Requirement = Every record that follows should be output exactly as it is given.

Collected data
══════════════════════════════

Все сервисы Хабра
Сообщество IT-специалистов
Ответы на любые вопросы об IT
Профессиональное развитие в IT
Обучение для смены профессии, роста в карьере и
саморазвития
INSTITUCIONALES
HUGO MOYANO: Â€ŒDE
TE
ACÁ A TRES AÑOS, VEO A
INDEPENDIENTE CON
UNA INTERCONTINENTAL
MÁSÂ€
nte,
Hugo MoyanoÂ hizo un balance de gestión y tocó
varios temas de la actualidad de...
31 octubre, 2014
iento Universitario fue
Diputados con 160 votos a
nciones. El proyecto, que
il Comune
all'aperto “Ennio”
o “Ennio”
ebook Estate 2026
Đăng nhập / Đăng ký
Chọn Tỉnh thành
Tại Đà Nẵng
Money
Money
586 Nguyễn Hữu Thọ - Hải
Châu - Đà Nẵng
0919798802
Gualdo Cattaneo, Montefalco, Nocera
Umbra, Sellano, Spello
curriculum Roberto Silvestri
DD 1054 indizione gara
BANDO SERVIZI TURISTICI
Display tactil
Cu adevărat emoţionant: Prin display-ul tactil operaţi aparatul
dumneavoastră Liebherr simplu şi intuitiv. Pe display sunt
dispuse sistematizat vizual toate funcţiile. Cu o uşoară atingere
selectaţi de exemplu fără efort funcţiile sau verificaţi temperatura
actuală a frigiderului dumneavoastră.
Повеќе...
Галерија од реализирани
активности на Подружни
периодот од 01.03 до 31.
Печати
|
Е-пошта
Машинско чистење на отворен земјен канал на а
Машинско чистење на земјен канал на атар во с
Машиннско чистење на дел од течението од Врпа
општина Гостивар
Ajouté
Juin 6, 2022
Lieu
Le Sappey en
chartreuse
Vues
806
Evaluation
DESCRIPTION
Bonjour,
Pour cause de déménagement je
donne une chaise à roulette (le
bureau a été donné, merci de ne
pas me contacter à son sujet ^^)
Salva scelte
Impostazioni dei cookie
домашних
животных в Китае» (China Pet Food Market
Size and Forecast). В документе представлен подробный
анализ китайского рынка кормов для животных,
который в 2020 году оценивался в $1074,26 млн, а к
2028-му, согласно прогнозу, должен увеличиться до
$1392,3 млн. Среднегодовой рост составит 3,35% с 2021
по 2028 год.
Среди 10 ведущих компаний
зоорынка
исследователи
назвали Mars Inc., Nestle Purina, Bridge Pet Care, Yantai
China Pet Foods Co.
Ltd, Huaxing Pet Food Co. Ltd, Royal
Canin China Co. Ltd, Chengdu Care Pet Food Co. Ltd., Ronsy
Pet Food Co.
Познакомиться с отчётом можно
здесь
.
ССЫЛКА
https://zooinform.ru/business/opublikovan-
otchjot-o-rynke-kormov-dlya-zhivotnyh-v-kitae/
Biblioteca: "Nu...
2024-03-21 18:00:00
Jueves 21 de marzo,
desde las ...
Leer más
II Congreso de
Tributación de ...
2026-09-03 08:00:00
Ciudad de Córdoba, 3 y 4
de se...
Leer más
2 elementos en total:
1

══════════════════════════════

Written answer =
Все сервисы Хабра
Сообщество IT-специалистов
Ответы на любые вопросы об IT
Профессиональное развитие в IT
Обучение для смены профессии, роста в карьере и
саморазвития
INSTITUCIONALES
HUGO MOYANO: Â€ŒDE
TE
ACÁ A TRES AÑOS, VEO A
INDEPENDIENTE CON
UNA INTERCONTINENTAL
MÁSÂ€
nte,
Hugo MoyanoÂ hizo un balance de gestión y tocó
varios temas de la actualidad de...
31 octubre, 2014
iento Universitario fue
Diputados con 160 votos a
nciones. El proyecto, que
il Comune
all'aperto “Ennio”
o “Ennio”
ebook Estate 2026
Đăng nhập / Đăng ký
Chọn Tỉnh thành
Tại Đà Nẵng
Money
Money
586 Nguyễn Hữu Thọ - Hải
Châu - Đà Nẵng
0919798802
Gualdo Cattaneo, Montefalco, Nocera
Umbra, Sellano, Spello
curriculum Roberto Silvestri
DD 1054 indizione gara
BANDO SERVIZI TURISTICI
Display tactil
Cu adevărat emoţionant: Prin display-ul tactil operaţi aparatul
dumneavoastră Liebherr simplu şi intuitiv. Pe display sunt
dispuse sistematizat vizual toate funcţiile. Cu o uşoară atingere
selectaţi de exemplu fără efort funcţiile sau verificaţi temperatura
actuală a frigiderului dumneavoastră.
Повеќе...
Галерија од реализирани
активности на Подружни
периодот од 01.03 до 31.
Печати
|
Е-пошта
Машинско чистење на отворен земјен канал на а
Машинско чистење на земјен канал на атар во с
Машиннско чистење на дел од течението од Врпа
општина Гостивар
Ajouté
Juin 6, 2022
Lieu
Le Sappey en
chartreuse
Vues
806
Evaluation
DESCRIPTION
Bonjour,
Pour cause de déménagement je
donne une chaise à roulette (le
bureau a été donné, merci de ne
pas me contacter à son sujet ^^)
Salva scelte
Impostazioni dei cookie
домашних
животных в Китае» (China Pet Food Market
Size and Forecast). В документе представлен подробный
анализ китайского рынка кормов для животных,
который в 2020 году оценивался в $1074,26 млн, а к
2028-му, согласно прогнозу, должен увеличиться до
$1392,3 млн. Среднегодовой рост составит 3,35% с 2021
по 2028 год.
Среди 10 ведущих компаний
зоорынка
исследователи
назвали Mars Inc., Nestle Purina, Bridge Pet Care, Yantai
China Pet Foods Co.
Ltd, Huaxing Pet Food Co. Ltd, Royal
Canin China Co. Ltd, Chengdu Care Pet Food Co. Ltd., Ronsy
Pet Food Co.
Познакомиться с отчётом можно
здесь
.
ССЫЛКА
https://zooinform.ru/business/opublikovan-
otchjot-o-rynke-kormov-dlya-zhivotnyh-v-kitae/
Biblioteca: "Nu...
2024-03-21 18:00:00
Jueves 21 de marzo,
desde las ...
Leer más
II Congreso de
Tributación de ...
2026-09-03 08:00:00
Ciudad de Córdoba, 3 y 4
de se...
Leer más
2 elementos en total:
1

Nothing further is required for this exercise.